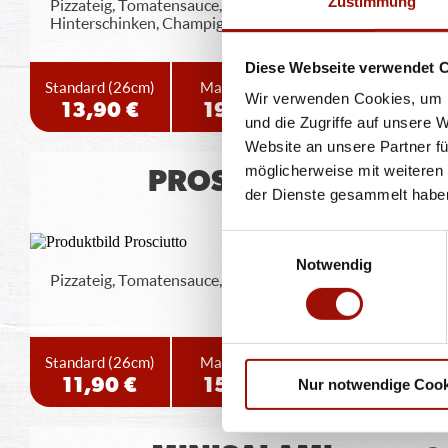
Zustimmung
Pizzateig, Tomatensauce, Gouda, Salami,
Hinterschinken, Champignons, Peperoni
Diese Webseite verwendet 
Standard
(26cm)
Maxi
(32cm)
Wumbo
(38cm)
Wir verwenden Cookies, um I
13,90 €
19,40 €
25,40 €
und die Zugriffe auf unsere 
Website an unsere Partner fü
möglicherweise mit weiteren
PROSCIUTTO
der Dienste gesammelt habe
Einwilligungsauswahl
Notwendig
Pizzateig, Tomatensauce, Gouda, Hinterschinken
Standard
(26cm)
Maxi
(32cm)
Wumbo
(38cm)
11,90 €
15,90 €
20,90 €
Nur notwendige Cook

---

▶ WHAT IS NEEDED:
Make a copy of each line in the records above that has the word "Tomatensauce".

▶ EXPECTED ANSWER:
Pizzateig, Tomatensauce, Gouda, Salami,
Pizzateig, Tomatensauce, Gouda, Hinterschinken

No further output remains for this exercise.